With the cover down, the VAIO W would pass as just about any 10.1 inch netbook. Our review unit's matte black lid was scratch resistant. The rest of the body came in the same black with some grey trim. There's a power switch on the front edge with LEDs for the battery, AC and wireless LAN switch and status indicator. One the lower edge there's SD and MagicGate slots. The left side is home to the VGA connector, mic and headphone jacks with the right holding the ethernet and a pair of USB ports. That's a minor issue - most netbooks deliver three USB ports.
Once the lid's open, the chiclet keyboard and touchpad are ready to use. With the machine on, the VAIO W's biggest strength comes to the fore. The bright, clear 1366 by 768 LED-lit display is one of the best in the netbook market. For business users, this equates to lots more visible spreadsheet than the standard 1024 by 600 resolution the majority of netbooks operate at.
For viewing documents, looking at photos and watching videos - the screen simply excelled at everything. Video performance was as good as we've seen on a netbook. Our testing, with high definition 1080p WMV movie didn't pixelate or have any problems when played in fullscreen.
Performance was excellent. Driven by an Intel N450 processor clocked at 1.66GHz with IGB of memory, the VAIO W coped with everything we'd expect from a netbook. Add in another stick of memory would give Windows 7 a nice boost.
The software side of things was covered off with Windows 7 Starter. While this can be easily updated using the Windows Anytime Upgrade service, we think that such a high-end unit ought to come with a superior version. We were also a touch annoyed by the lack of a full productivity suite. There's a 60 day trial of Microsoft Office installed but we'd expect a little more from a premium reseller like Sony. There was also a lot of Sony software pre-installed. It's be nice if it could all be integrated somehow as, even though it all seemed like reasonable software, it felt like there was a lot of stuff there cluttering up the Start menu. Of the available 224GB, the operating system and preinstalled software used about 13GB.
The keyboard had nice feel with soft, yet responsive keys. Like all 10 inch netbooks, the keyboard is a little cramped but the separation between the keys gives the illusion of a larger keyboard. The touchpad was a little larger than most - a good thing for moving the pointer across the high-resolution display. Taps on touchpad were responsive and there buttons for left and right clicks as well.

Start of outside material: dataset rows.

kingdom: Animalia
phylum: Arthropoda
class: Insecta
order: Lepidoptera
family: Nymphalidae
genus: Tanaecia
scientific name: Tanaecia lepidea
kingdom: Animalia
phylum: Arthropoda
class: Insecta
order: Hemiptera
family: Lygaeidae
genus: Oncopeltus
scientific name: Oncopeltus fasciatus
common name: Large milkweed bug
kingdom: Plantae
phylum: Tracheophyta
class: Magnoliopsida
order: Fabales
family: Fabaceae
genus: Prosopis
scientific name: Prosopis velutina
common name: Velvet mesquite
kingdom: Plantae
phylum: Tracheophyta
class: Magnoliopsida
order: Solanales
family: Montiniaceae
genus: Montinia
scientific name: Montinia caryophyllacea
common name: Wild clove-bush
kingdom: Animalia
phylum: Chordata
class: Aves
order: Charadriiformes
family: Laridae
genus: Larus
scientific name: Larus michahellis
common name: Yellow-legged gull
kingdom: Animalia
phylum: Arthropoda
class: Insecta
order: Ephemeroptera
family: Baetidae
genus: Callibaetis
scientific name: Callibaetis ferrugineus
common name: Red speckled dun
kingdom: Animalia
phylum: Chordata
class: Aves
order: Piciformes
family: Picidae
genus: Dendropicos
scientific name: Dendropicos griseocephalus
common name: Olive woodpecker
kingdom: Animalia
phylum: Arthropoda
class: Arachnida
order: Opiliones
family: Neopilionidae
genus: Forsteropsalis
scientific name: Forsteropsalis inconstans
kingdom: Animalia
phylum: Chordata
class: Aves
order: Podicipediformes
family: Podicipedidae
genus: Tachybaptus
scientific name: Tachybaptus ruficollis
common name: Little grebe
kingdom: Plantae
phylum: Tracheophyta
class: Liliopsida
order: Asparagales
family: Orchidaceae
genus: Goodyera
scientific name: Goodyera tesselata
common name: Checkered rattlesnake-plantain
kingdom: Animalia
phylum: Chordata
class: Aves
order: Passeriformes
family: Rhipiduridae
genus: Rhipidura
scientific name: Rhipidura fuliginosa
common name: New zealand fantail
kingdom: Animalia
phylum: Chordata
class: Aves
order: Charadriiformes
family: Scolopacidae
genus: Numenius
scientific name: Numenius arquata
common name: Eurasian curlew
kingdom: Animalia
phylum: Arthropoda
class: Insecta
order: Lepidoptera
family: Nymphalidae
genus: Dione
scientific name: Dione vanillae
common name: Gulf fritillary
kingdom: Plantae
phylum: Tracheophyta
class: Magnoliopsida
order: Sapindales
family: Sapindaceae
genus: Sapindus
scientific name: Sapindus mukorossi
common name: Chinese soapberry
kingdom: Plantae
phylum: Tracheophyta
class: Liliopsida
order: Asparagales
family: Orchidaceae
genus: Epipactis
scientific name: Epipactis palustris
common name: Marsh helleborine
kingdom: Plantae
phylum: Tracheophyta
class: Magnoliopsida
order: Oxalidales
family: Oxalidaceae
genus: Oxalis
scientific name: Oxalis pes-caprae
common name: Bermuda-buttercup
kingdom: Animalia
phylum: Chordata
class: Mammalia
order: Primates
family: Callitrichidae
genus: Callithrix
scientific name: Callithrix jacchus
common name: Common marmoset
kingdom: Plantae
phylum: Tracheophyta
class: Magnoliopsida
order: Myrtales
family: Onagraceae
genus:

Battery life was on par with most of the current generation of netbooks. Our rundown test, running a looped high definition movie in full screen mode with WiFi and Bluetooth active, found that the VAIO W could run for six hours - easily translating into a working day's usage. Our only complaint is that the battery adds significantly to the VAIO W's bulk. The battery's shape is moulded so that it raises the back of the unit so that the keyboard is on a slight angle. Unfortunately, this makes the back edge of the netbook much thicker than the front edge. And this isn't a gradual, wedge shape. It looks like an ugly bump in our view.
At $850, the VAIO is definitely priced at the premium end of the market. The question is "Is it worth it?" Although the screen is spectacular, we're not convinced that it's enough. The rest of the unit is competent but unspectacular. For around $200 less a similarly equipped netbook with a high resolution display can be had.